__Goal__. Collect every line below that contains the string "http" and copy each one out in full. Case matters.

__Records__.
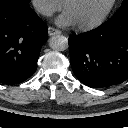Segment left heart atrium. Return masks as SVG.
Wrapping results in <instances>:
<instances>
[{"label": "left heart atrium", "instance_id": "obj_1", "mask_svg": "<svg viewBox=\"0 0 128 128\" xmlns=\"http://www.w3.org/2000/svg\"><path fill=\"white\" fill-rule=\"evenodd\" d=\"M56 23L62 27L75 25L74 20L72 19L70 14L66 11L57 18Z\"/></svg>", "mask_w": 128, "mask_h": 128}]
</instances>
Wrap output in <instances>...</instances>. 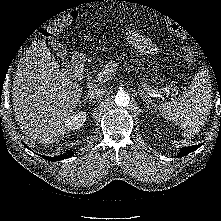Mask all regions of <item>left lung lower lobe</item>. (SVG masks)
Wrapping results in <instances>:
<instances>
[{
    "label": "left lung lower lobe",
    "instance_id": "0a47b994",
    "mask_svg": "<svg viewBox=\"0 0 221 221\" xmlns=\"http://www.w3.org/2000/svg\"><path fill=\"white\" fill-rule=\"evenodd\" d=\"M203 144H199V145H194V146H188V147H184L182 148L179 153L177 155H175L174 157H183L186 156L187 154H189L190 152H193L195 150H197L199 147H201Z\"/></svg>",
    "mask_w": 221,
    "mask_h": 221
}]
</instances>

---

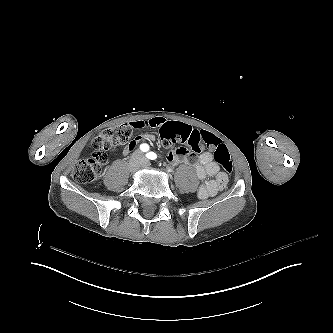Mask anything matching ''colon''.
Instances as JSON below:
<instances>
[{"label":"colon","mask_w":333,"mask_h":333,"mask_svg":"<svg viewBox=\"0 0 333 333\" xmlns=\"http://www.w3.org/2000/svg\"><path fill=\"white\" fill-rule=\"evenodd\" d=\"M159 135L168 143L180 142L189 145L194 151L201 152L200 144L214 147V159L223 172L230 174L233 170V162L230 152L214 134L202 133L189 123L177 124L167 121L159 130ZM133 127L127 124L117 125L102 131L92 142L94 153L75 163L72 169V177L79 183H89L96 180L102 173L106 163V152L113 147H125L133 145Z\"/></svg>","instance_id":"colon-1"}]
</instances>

__Exercise response__.
[{"label": "left heart atrium", "instance_id": "obj_1", "mask_svg": "<svg viewBox=\"0 0 128 128\" xmlns=\"http://www.w3.org/2000/svg\"><path fill=\"white\" fill-rule=\"evenodd\" d=\"M56 23L62 27L75 25L74 20L72 19L70 14L66 11L57 18Z\"/></svg>", "mask_w": 128, "mask_h": 128}]
    "mask_svg": "<svg viewBox=\"0 0 221 221\" xmlns=\"http://www.w3.org/2000/svg\"><path fill=\"white\" fill-rule=\"evenodd\" d=\"M203 144H199V145H194V146H188V147H184L182 148L179 153L177 155H175L174 157H183L186 156L187 154H189L190 152H193L195 150H197L199 147H201Z\"/></svg>",
[{"label":"colon","mask_w":333,"mask_h":333,"mask_svg":"<svg viewBox=\"0 0 333 333\" xmlns=\"http://www.w3.org/2000/svg\"><path fill=\"white\" fill-rule=\"evenodd\" d=\"M159 135L168 143L180 142L189 145L194 151L201 152L200 144L214 147V159L223 172L230 174L233 170V162L230 152L214 134L202 133L189 123L177 124L167 121L159 130ZM133 127L127 124L117 125L102 131L92 142L94 153L75 163L72 169V177L79 183H89L96 180L102 173L106 163V152L113 147H125L133 145Z\"/></svg>","instance_id":"colon-1"}]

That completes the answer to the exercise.